Jean Tricart

1915 - 2000

Informations générales
  • Né le 30 septembre 1915 à Ambazac (Haute-Vienne - France)
  • Décédé le 27 novembre 2000 à Limoges (Haute-Vienne - France)

Mandats à l'Assemblée nationale ou à la Chambre des députés

Régime politique
Quatrième République - Assemblée nationale
Législature
Ire législature
Mandat
Du 24 avril 1948 au 4 juillet 1951
Département
Haute-Vienne
Groupe
Communiste
Régime politique
Quatrième République - Assemblée nationale
Législature
IIe législature
Mandat
Du 17 juin 1951 au 1er décembre 1955
Département
Haute-Vienne
Groupe
Communiste
Régime politique
Quatrième République - Assemblée nationale
Législature
IIIe législature
Mandat
Du 2 janvier 1956 au 8 décembre 1958
Département
Haute-Vienne
Groupe
Communiste

Biographies

Biographie de la IVe République

TRICART (Jean)
Né le 30 septembre 1915 à Ambazac (Haute-Vienne)
Décédé le 27 novembre 2000 à Limoges (Haute-Vienne)

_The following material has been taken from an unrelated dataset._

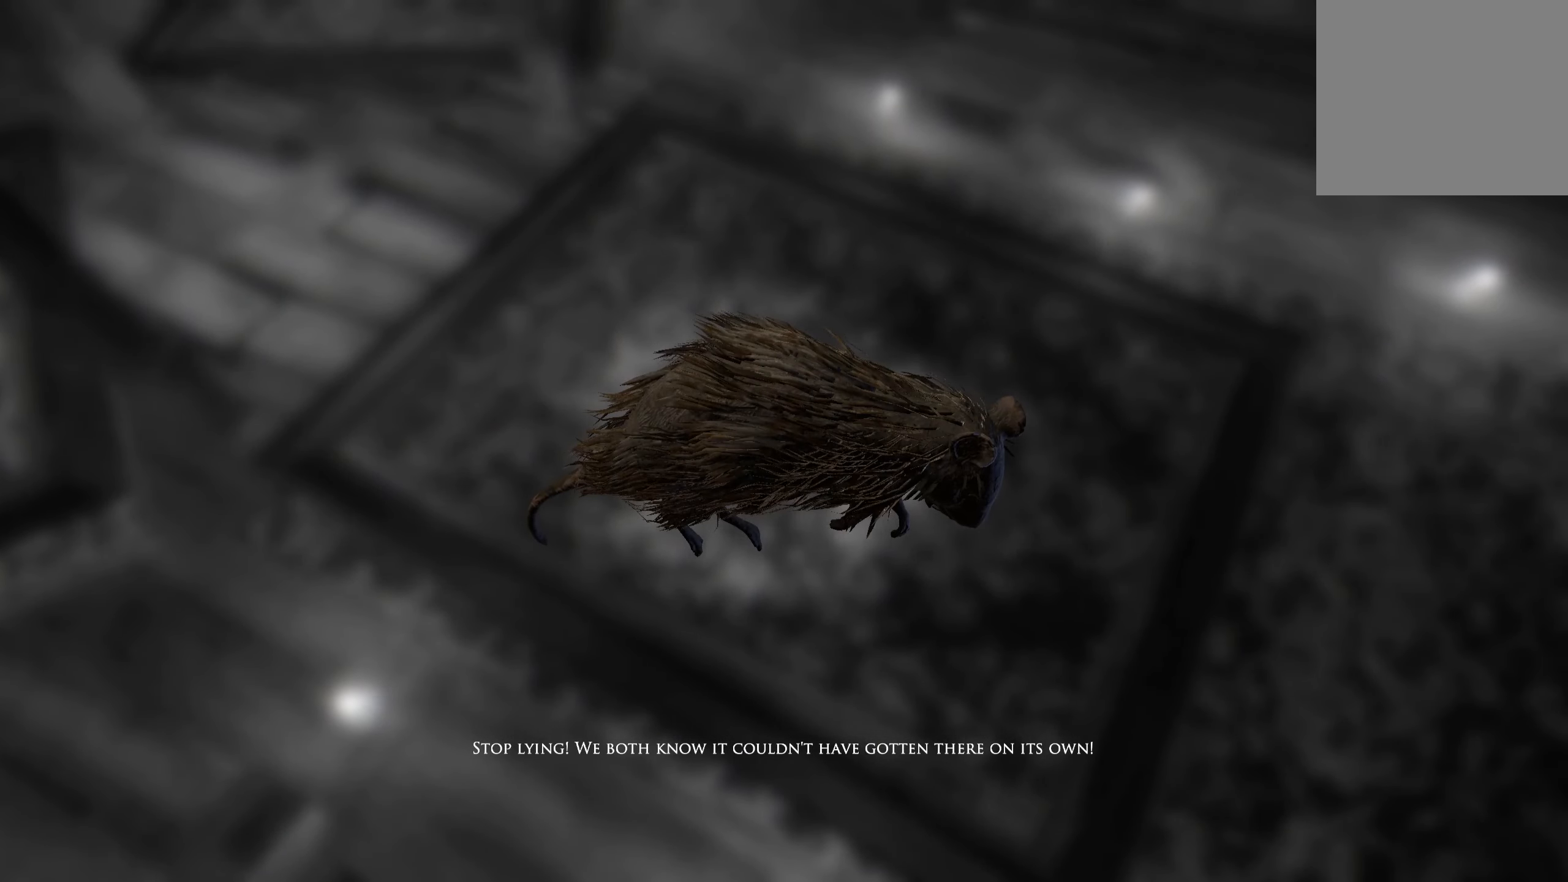
{"buttons": [], "left_stick": "center", "right_stick": "center", "events": [[16, "left_stick", "up"], [316, "left_stick", "center"]]}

Député de la Haute-Vienne de 1946 à 1958

Issu d’une famille de cultivateurs, Jean Tricart semble avoir eu trois passions dans sa carrière: le monde paysan, le parti communiste et son journal L’Echo du Centre. Militant antifasciste dès l’entre-deux-guerres, il revendique l’héritage politique de son père, «un jeune cultivateur, venu de la boue des tranchées » et qui s’est prononcé en 1920 « pour l’adhésion à la troisième internationale. » Pourtant, ce n’est qu’à la faveur de la seconde guerre mondiale, et de son engagement dans la Résistance, qu’il a rejoint à son tour le parti communiste. Officier des forces françaises de l’intérieur (FFI), commandant d’une compagnie de Francs tireurs et partisans français (FTPF), il devient Premier secrétaire de la Fédération communiste de la Haute-Vienne en 1945, un poste qu’il occupe jusqu’en 1964. Membre du comité central du PCF, où il préside la commission centrale de contrôle financier, il va fonder et diriger avec Marcel Rigout le quotidien communiste L’Echo du Centre, très prisé dans cette région de vieille tradition ouvrière.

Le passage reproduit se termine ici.